Containing the imperative

A few habits that keep interop from polluting the rest of your code:

  • Wrap once. A function like (query-user db id) that hides the JDBC call. The rest of your code never touches Connection, ResultSet, or PreparedStatement.
  • Convert at the boundary. Java collections → Clojure data on the way in ((into {} m), (into [] coll)); Clojure → Java on the way out only if required.
  • Pure core, Java shell. Same principle as Functional core, imperative shell: push interop to the edges.
  • Type hint hot paths. Save reflection for non-performance-sensitive code; hint everything else.

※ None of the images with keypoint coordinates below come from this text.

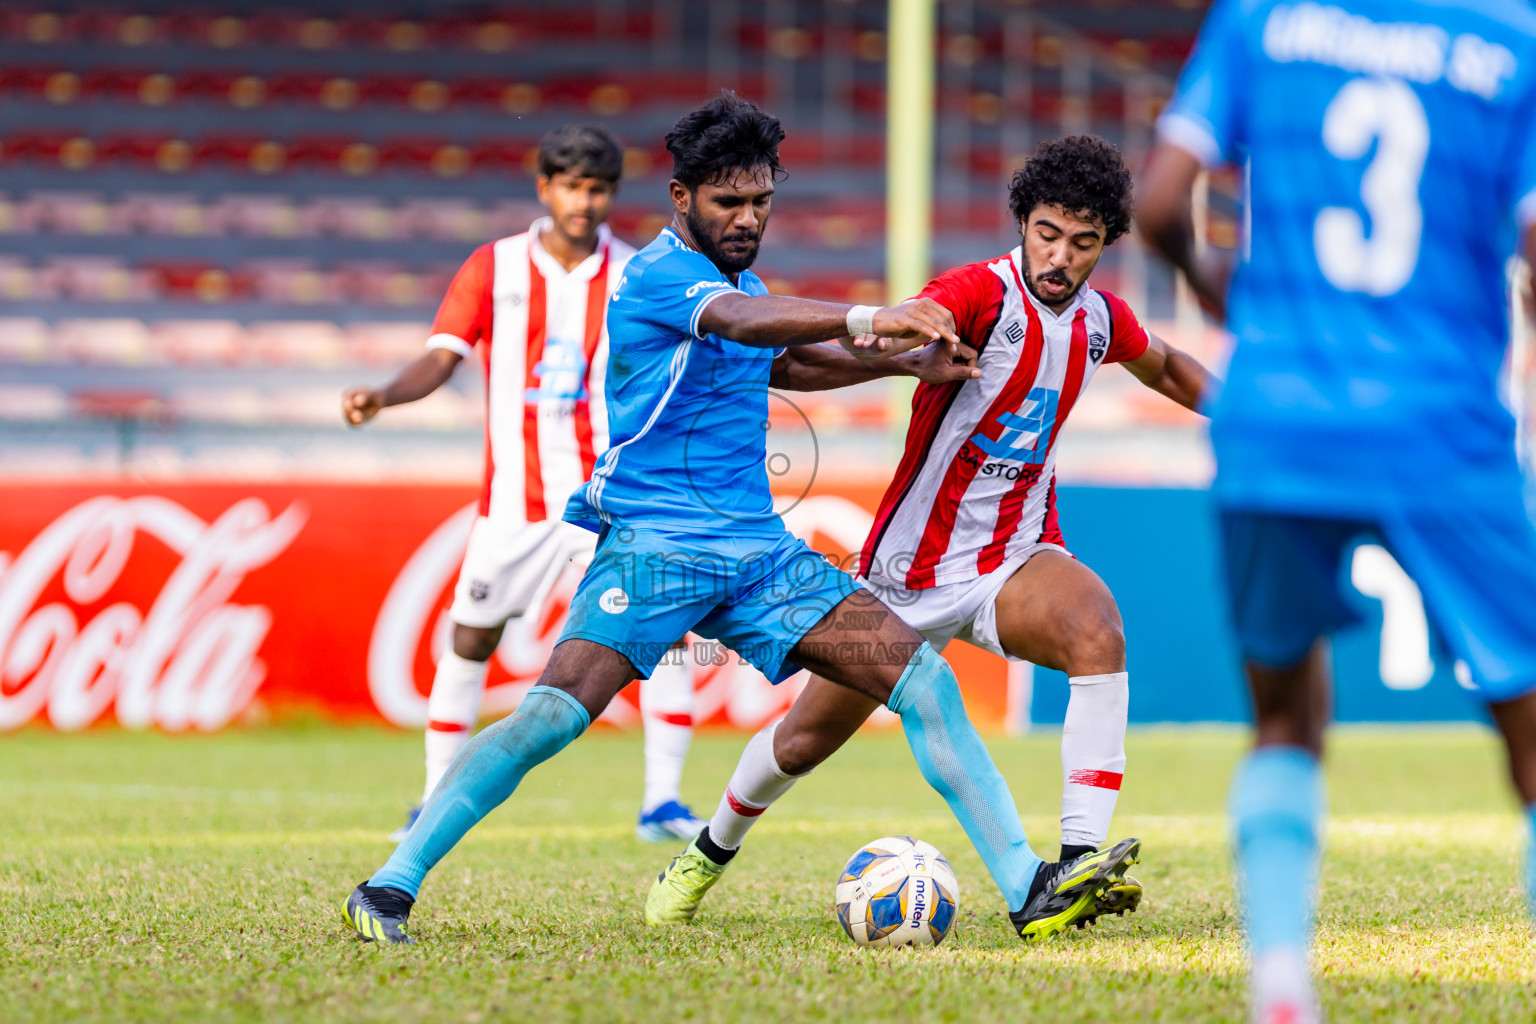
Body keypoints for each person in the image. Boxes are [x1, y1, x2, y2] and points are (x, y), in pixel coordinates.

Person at [341, 92, 1140, 947]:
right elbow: (739, 322)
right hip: (655, 551)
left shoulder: (744, 283)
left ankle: (1030, 889)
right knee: (554, 715)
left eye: (761, 201)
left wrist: (906, 364)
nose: (748, 218)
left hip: (761, 560)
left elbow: (789, 361)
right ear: (681, 198)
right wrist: (872, 318)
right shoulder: (656, 278)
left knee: (923, 680)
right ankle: (391, 883)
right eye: (729, 201)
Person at [648, 134, 1216, 929]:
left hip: (1014, 558)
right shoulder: (979, 292)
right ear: (1024, 222)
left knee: (1096, 630)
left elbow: (1168, 365)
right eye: (1047, 232)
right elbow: (922, 316)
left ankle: (1076, 867)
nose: (1060, 256)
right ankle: (706, 853)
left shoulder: (1099, 320)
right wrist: (907, 335)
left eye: (1082, 243)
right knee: (802, 744)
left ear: (1103, 247)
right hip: (907, 573)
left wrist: (1245, 415)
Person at [1136, 2, 1536, 1021]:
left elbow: (1161, 205)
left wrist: (1217, 285)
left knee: (1282, 716)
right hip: (1441, 423)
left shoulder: (1263, 21)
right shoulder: (1510, 43)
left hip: (1275, 417)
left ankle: (1281, 983)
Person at [341, 123, 705, 844]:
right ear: (545, 187)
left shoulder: (637, 272)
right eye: (572, 185)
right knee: (470, 638)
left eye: (598, 188)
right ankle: (433, 798)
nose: (585, 201)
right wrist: (383, 395)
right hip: (515, 502)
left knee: (661, 635)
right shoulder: (494, 268)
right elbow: (441, 358)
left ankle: (662, 803)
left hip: (607, 498)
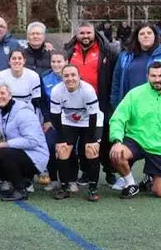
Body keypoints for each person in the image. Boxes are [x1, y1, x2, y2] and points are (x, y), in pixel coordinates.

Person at [109, 61, 161, 199]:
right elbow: (117, 118)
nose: (157, 79)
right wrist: (117, 140)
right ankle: (131, 184)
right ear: (147, 76)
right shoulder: (135, 94)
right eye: (153, 76)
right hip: (137, 140)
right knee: (116, 154)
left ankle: (149, 178)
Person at [63, 21, 118, 185]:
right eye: (82, 33)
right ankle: (86, 172)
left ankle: (109, 171)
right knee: (83, 140)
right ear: (76, 34)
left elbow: (114, 75)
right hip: (77, 103)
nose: (85, 36)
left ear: (94, 33)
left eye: (88, 33)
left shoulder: (107, 51)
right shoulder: (70, 51)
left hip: (100, 101)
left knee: (104, 139)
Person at [50, 64, 104, 201]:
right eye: (66, 76)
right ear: (62, 78)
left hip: (90, 121)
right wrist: (61, 138)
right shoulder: (57, 91)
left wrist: (91, 139)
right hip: (69, 121)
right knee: (62, 149)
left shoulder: (87, 90)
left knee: (91, 150)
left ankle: (93, 188)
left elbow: (93, 116)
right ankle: (64, 187)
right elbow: (55, 116)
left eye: (73, 75)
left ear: (79, 76)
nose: (70, 78)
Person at [0, 80, 48, 202]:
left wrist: (8, 144)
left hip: (35, 156)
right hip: (17, 154)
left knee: (2, 152)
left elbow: (33, 140)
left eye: (2, 93)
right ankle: (24, 180)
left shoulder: (23, 112)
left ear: (10, 95)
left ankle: (20, 189)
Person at [111, 23, 161, 109]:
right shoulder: (125, 57)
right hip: (130, 107)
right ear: (137, 37)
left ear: (155, 36)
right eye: (142, 34)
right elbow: (116, 82)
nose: (146, 36)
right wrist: (115, 105)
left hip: (158, 108)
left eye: (149, 33)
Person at [38, 52, 68, 191]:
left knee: (69, 150)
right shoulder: (45, 78)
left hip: (70, 122)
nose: (56, 64)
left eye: (59, 61)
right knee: (49, 146)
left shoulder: (72, 77)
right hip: (51, 122)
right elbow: (43, 103)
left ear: (66, 62)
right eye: (53, 61)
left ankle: (69, 180)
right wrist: (48, 120)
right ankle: (53, 179)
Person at [0, 49, 43, 114]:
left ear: (24, 61)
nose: (17, 61)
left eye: (20, 58)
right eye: (14, 58)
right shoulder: (0, 76)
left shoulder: (33, 76)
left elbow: (36, 101)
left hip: (27, 111)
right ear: (9, 61)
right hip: (6, 111)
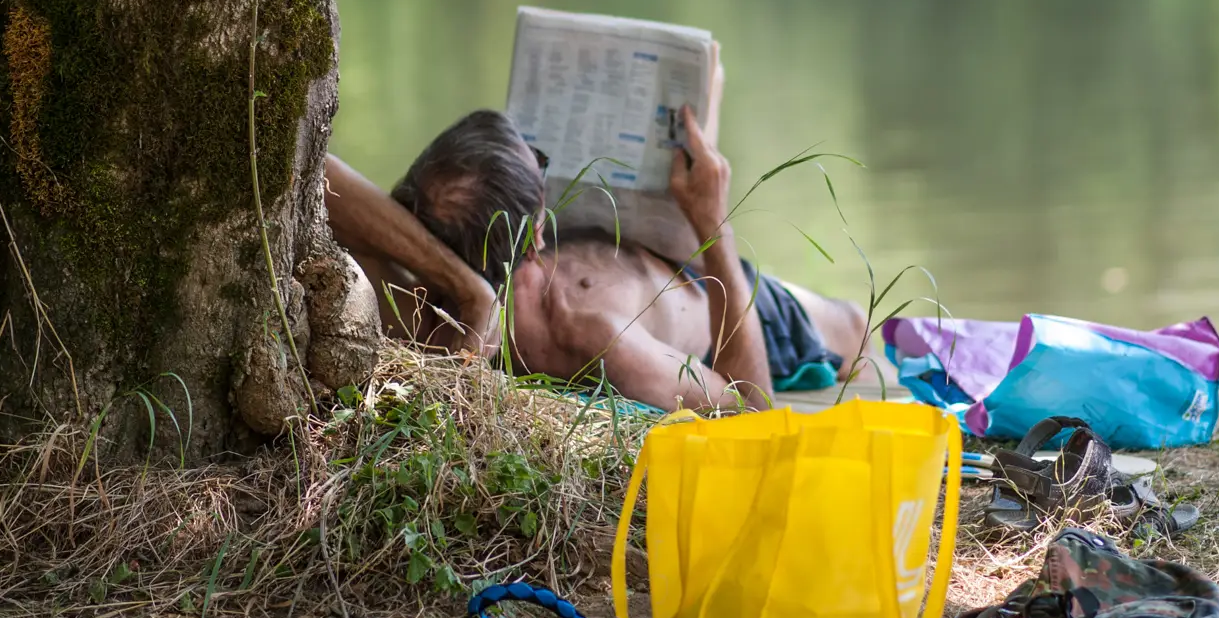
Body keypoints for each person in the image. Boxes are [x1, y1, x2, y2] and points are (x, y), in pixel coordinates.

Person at [325, 79, 873, 412]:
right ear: (536, 230)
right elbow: (750, 406)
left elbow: (317, 171)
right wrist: (715, 225)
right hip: (738, 308)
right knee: (859, 329)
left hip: (656, 253)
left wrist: (463, 284)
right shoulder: (584, 329)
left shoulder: (411, 281)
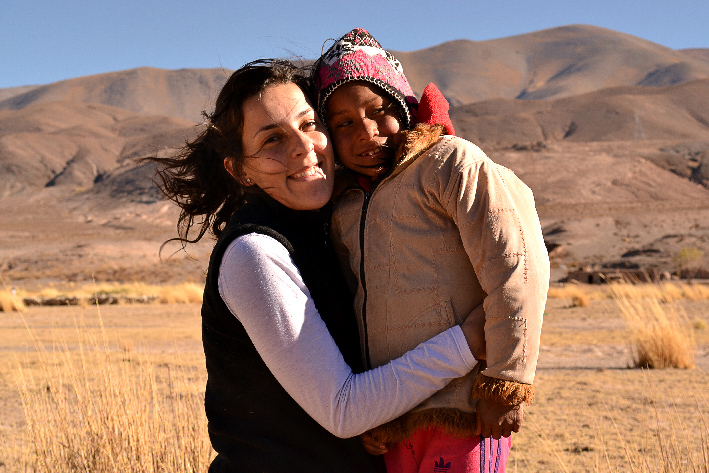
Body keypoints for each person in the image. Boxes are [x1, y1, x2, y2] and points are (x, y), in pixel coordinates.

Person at [149, 59, 488, 473]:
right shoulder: (256, 255)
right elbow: (343, 409)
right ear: (240, 170)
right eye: (272, 139)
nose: (302, 146)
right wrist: (469, 341)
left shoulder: (333, 231)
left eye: (309, 124)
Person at [313, 28, 550, 473]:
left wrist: (506, 380)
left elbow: (516, 267)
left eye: (378, 111)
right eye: (343, 123)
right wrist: (368, 408)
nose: (365, 131)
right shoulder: (345, 204)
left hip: (466, 407)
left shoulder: (450, 163)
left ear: (401, 105)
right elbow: (356, 307)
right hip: (394, 415)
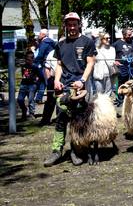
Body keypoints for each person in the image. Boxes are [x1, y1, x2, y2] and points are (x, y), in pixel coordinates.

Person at [43, 12, 97, 167]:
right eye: (69, 24)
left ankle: (76, 150)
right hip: (64, 88)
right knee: (61, 119)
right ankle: (56, 151)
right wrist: (56, 80)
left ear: (79, 25)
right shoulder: (60, 44)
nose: (72, 27)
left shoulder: (87, 42)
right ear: (65, 26)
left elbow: (90, 63)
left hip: (80, 88)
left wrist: (82, 80)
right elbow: (59, 65)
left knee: (78, 120)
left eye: (74, 24)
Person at [113, 28, 133, 106]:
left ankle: (130, 100)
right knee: (121, 84)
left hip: (131, 67)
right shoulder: (116, 44)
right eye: (129, 35)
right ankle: (120, 100)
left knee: (131, 84)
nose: (131, 36)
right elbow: (111, 54)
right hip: (121, 68)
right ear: (123, 34)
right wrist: (114, 61)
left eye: (131, 34)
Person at [33, 29, 56, 104]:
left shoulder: (44, 43)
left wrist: (34, 62)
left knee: (46, 82)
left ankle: (49, 99)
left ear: (43, 35)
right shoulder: (51, 42)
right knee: (43, 81)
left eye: (40, 34)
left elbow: (40, 55)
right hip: (50, 63)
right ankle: (39, 98)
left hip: (45, 64)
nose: (38, 35)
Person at [17, 50, 39, 121]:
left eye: (29, 60)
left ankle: (31, 113)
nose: (27, 61)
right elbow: (23, 74)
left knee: (30, 100)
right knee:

When interop is the right answer

  • Use the JDK. Concurrency utilities, NIO, security, time, regex, collections — all production-grade, all available with one form.
  • Use a Java library. Apache Kafka, Lucene, Jetty, JDBC drivers — direct interop is cheaper than writing a Clojure wrapper.
  • Performance-critical mutation. A StringBuilder, a primitive array, a java.util.ArrayDeque — all fine inside a function whose external surface is purely functional.

Check yourself

? quiz

You're calling a Java method on a hot path and notice it runs much slower than expected. The first thing to suspect is:

Exercise

Write a Clojure function read-file-lines that reads a UTF-8 text file and returns a Clojure vector of its lines, using java.nio.file.Files/readAllLines under the hood. Make the external API purely functional: the function takes a path string and returns a vector of strings. Use a type hint where appropriate and verify with *warn-on-reflection* that no reflective calls remain.